Problem requirements: Omit every picture while you reproduce the entries that follow word for word.

——

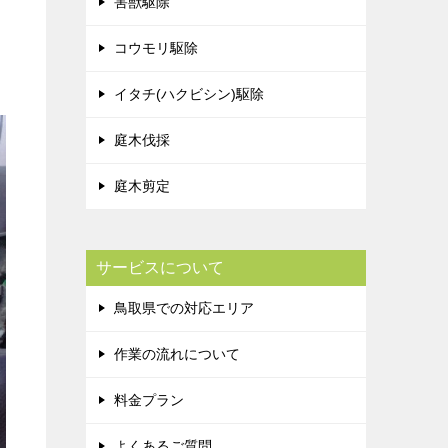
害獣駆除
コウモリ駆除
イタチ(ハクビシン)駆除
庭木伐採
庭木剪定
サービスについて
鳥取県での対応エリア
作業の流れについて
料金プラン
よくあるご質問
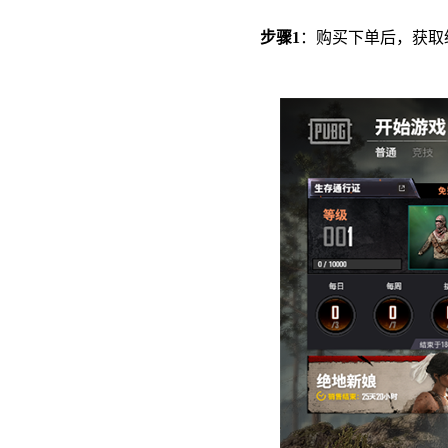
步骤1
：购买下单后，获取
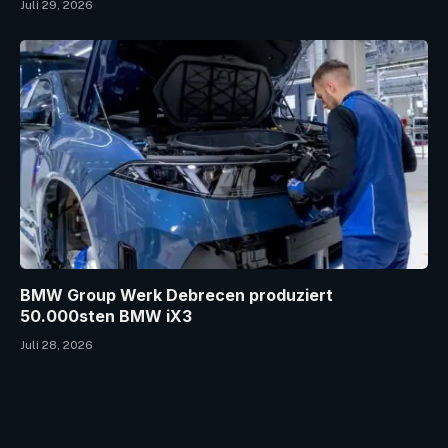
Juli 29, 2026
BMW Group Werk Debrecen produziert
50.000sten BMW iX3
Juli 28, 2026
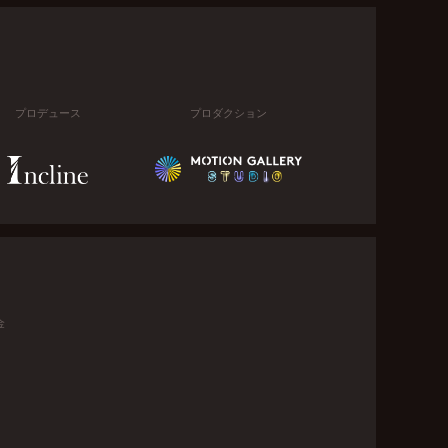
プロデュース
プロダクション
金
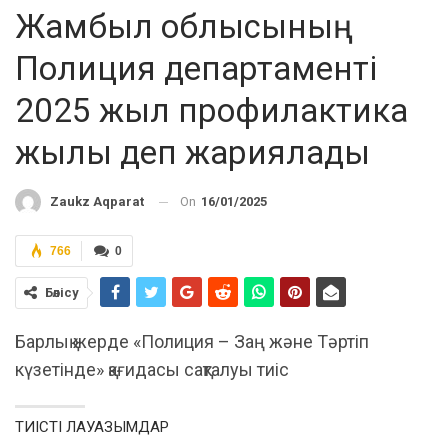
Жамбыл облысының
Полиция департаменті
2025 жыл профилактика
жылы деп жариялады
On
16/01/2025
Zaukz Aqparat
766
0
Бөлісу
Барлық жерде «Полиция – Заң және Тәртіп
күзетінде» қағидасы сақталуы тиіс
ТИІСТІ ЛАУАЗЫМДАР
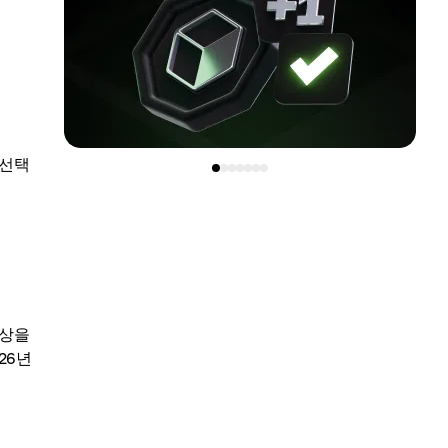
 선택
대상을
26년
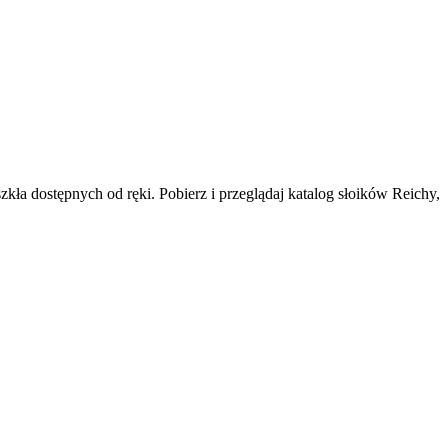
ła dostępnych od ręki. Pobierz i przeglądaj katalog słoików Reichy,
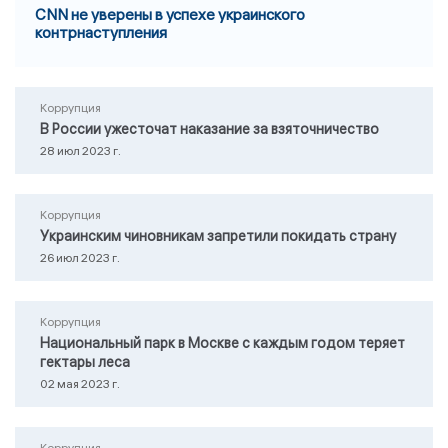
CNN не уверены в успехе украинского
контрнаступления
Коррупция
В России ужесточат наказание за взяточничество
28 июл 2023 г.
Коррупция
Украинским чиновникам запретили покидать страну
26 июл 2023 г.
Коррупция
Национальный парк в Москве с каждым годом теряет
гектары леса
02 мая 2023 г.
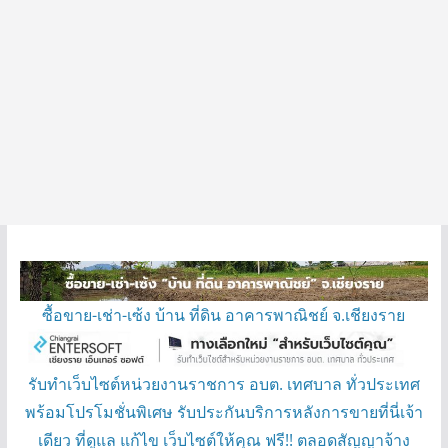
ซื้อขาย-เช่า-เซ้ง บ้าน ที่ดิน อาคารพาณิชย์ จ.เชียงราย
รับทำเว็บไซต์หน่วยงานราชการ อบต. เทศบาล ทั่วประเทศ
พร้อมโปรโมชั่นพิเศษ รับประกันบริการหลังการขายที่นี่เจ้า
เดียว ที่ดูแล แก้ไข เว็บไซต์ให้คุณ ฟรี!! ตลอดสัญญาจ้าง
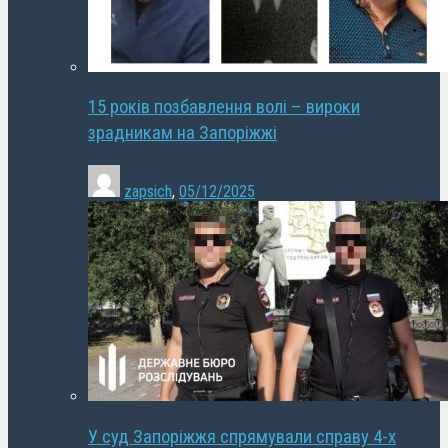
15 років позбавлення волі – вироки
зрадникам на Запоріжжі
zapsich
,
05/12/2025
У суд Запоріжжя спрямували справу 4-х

——

Solution to this exercise:
害獣駆除
コウモリ駆除
イタチ(ハクビシン)駆除
庭木伐採
庭木剪定
サービスについて
鳥取県での対応エリア
作業の流れについて
料金プラン
よくあるご質問
步骤1
：购买下单后，获取
Juli 29, 2026
BMW Group Werk Debrecen produziert
50.000sten BMW iX3
Juli 28, 2026
プロデュース
プロダクション
金
Жамбыл облысының
Полиция департаменті
2025 жыл профилактика
жылы деп жариялады
On
16/01/2025
Zaukz Aqparat
766
0
Бөлісу
Барлық жерде «Полиция – Заң және Тәртіп
күзетінде» қағидасы сақталуы тиіс
ТИІСТІ ЛАУАЗЫМДАР
 선택
대상을
26년
ła dostępnych od ręki. Pobierz i przeglądaj katalog słoików Reichy,
CNN не уверены в успехе украинского
контрнаступления
Коррупция
В России ужесточат наказание за взяточничество
28 июл 2023 г.
Коррупция
Украинским чиновникам запретили покидать страну
26 июл 2023 г.
Коррупция
Национальный парк в Москве с каждым годом теряет
гектары леса
02 мая 2023 г.
ซื้อขาย-เช่า-เซ้ง บ้าน ที่ดิน อาคารพาณิชย์ จ.เชียงราย
รับทำเว็บไซต์หน่วยงานราชการ อบต. เทศบาล ทั่วประเทศ
พร้อมโปรโมชั่นพิเศษ รับประกันบริการหลังการขายที่นี่เจ้า
เดียว ที่ดูแล แก้ไข เว็บไซต์ให้คุณ ฟรี!! ตลอดสัญญาจ้าง
15 років позбавлення волі – вироки
зрадникам на Запоріжжі
zapsich
,
05/12/2025
У суд Запоріжжя спрямували справу 4-х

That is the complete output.